Directions for this task:
Copy out exactly each line from the line with "right elbow: (52, 241)" through the last line of the material below.

Data excerpts:
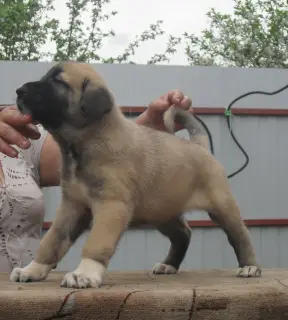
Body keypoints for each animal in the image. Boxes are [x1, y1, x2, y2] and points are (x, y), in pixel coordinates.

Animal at [10, 61, 260, 288]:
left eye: (58, 82)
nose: (19, 91)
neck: (86, 142)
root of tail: (200, 145)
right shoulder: (72, 207)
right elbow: (52, 241)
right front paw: (33, 269)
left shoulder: (112, 205)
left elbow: (97, 241)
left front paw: (84, 273)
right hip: (162, 211)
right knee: (183, 234)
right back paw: (169, 265)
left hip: (221, 206)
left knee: (240, 235)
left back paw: (249, 266)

Finished task:
right elbow: (52, 241)
right front paw: (33, 269)
left shoulder: (112, 205)
left elbow: (97, 241)
left front paw: (84, 273)
right hip: (162, 211)
right knee: (183, 234)
right back paw: (169, 265)
left hip: (221, 206)
left knee: (240, 235)
left back paw: (249, 266)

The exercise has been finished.